Brief
Going through the data below, please show each line containing the string "tidak".

Content starts

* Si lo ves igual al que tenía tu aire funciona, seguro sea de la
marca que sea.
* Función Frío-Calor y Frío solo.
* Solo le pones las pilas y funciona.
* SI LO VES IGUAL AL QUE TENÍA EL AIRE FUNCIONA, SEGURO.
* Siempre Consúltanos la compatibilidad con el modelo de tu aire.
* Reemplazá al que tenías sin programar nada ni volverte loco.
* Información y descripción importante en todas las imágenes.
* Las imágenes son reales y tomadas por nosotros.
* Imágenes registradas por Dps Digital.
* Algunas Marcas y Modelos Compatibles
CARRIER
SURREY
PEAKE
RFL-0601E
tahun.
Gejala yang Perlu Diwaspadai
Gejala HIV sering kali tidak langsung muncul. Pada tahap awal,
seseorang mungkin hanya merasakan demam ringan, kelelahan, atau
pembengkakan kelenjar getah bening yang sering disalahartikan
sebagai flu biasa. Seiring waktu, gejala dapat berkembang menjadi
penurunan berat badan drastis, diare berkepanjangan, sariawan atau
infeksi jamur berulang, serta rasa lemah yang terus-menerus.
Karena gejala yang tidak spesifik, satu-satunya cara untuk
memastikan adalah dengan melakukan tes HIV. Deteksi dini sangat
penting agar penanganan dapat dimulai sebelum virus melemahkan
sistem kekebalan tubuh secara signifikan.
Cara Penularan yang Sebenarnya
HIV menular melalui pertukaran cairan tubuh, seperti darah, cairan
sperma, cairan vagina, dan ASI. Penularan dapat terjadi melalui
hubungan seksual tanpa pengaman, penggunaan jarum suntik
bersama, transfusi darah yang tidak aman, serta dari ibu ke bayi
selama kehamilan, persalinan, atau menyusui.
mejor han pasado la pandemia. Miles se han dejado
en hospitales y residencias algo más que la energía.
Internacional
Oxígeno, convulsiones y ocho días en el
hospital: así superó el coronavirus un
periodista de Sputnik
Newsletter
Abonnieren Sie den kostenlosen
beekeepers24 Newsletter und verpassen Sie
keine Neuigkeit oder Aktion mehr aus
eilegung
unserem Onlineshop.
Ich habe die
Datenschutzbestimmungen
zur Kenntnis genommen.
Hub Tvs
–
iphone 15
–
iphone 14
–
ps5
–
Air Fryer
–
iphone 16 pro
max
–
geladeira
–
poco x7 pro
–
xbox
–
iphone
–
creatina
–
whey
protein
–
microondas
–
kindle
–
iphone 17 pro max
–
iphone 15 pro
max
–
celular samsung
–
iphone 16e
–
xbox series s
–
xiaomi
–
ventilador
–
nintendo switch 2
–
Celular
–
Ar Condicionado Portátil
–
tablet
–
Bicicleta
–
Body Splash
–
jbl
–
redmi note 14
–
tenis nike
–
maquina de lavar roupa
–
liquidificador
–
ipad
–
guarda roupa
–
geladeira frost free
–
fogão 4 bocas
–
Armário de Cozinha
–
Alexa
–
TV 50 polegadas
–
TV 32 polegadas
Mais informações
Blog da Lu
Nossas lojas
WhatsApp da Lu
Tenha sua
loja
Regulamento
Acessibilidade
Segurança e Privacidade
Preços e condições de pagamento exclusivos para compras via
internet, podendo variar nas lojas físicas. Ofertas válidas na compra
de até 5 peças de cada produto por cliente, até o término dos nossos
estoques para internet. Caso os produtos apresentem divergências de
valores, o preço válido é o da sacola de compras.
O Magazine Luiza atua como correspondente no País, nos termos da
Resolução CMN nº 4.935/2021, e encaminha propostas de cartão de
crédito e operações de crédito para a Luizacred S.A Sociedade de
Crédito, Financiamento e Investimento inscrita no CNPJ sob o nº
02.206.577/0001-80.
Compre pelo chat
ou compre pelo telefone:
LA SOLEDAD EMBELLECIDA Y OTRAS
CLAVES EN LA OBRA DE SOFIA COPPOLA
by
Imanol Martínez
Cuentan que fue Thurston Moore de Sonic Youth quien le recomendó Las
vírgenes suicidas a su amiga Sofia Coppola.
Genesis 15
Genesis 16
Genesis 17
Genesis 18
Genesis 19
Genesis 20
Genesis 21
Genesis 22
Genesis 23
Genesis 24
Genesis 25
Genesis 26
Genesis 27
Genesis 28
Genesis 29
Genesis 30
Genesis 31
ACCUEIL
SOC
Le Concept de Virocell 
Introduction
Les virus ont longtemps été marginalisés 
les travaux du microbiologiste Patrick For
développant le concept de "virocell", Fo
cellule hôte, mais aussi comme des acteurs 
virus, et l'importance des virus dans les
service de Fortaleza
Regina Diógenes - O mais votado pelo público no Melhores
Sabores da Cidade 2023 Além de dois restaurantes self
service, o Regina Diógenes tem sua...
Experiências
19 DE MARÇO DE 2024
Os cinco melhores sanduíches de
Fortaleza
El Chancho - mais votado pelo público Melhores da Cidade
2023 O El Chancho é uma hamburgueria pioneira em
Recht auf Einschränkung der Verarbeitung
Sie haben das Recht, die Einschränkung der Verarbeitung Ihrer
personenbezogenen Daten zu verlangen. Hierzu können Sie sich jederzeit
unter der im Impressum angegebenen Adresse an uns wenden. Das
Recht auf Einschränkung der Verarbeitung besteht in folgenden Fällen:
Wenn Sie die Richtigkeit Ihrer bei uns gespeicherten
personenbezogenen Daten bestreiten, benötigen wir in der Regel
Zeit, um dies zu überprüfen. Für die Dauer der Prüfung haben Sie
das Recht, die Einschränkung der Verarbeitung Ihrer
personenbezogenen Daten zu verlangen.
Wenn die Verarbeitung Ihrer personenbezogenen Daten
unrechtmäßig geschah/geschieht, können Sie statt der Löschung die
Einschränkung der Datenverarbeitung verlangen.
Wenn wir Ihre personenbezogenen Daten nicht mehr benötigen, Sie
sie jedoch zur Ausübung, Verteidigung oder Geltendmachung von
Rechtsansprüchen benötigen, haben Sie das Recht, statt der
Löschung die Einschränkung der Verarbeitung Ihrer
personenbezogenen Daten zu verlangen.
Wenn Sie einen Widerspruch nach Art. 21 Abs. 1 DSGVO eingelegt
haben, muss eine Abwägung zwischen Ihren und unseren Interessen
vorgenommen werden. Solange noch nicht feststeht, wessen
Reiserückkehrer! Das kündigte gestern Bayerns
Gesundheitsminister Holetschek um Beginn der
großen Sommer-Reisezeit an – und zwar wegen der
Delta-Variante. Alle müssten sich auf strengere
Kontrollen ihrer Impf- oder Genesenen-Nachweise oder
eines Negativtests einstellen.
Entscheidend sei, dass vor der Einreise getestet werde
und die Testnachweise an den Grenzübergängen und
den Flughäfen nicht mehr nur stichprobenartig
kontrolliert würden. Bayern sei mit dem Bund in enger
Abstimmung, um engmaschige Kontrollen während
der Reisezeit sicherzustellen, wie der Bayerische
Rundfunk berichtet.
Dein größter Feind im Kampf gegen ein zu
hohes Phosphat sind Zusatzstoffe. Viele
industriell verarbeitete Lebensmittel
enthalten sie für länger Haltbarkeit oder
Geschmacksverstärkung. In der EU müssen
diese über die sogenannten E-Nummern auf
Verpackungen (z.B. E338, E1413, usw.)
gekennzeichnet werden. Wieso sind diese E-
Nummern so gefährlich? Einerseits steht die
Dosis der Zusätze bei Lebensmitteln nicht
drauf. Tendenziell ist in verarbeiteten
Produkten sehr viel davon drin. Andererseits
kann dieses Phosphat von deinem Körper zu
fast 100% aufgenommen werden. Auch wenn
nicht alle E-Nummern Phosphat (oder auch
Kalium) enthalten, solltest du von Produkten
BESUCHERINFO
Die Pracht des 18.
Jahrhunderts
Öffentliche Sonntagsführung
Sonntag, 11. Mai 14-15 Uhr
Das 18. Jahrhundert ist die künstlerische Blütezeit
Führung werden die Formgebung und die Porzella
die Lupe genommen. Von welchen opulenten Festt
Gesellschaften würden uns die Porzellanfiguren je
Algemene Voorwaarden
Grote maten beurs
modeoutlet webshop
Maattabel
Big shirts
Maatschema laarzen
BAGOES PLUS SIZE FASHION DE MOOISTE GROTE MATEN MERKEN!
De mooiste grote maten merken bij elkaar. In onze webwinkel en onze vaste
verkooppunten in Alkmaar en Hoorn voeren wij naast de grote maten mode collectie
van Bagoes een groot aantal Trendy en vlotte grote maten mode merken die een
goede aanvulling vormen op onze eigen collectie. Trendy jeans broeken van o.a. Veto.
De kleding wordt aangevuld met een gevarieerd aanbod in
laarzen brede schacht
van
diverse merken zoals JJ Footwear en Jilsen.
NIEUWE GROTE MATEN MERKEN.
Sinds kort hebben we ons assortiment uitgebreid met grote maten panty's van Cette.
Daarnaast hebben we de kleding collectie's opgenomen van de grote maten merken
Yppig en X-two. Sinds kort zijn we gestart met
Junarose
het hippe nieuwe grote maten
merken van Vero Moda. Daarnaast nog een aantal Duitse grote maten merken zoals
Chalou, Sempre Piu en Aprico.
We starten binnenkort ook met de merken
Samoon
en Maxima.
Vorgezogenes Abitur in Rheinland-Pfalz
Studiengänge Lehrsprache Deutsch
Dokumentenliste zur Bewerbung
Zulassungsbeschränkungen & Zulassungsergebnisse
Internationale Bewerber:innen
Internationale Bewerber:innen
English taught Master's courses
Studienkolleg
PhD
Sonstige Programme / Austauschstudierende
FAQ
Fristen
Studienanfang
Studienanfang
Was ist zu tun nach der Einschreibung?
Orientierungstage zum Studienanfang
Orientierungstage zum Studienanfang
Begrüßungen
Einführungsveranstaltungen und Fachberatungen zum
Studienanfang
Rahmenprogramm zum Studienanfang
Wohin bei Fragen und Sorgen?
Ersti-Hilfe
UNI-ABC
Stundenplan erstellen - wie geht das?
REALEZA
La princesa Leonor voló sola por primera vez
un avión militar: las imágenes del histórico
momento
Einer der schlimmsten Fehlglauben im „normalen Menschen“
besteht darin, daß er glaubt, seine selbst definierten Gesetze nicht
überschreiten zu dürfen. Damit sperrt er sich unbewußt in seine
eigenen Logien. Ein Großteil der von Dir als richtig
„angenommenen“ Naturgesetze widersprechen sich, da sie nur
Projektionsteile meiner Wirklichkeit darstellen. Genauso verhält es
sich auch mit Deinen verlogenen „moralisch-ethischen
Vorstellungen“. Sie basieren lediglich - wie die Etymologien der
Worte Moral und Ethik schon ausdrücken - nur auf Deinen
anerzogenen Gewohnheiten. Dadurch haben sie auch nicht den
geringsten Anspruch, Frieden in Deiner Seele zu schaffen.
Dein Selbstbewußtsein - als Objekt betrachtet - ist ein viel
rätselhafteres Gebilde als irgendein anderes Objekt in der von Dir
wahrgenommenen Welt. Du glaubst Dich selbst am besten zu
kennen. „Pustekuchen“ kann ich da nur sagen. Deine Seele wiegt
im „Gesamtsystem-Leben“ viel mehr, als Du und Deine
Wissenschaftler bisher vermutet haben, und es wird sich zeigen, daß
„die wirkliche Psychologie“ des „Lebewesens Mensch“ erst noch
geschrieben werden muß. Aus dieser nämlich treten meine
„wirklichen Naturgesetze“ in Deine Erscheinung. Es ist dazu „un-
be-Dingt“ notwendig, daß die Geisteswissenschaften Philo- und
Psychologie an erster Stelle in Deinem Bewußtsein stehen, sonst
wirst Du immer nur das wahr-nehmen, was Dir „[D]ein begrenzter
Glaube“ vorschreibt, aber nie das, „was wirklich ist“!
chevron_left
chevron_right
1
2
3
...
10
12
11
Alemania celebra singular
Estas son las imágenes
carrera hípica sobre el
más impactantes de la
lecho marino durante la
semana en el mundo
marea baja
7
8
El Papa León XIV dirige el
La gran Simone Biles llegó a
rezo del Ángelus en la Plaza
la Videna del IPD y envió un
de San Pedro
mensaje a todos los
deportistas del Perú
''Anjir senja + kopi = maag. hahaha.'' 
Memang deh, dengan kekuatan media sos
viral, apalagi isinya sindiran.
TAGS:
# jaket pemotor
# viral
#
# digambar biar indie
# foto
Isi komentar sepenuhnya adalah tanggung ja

Content ends

Worked solution
Gejala HIV sering kali tidak langsung muncul. Pada tahap awal,
Karena gejala yang tidak spesifik, satu-satunya cara untuk
bersama, transfusi darah yang tidak aman, serta dari ibu ke bayi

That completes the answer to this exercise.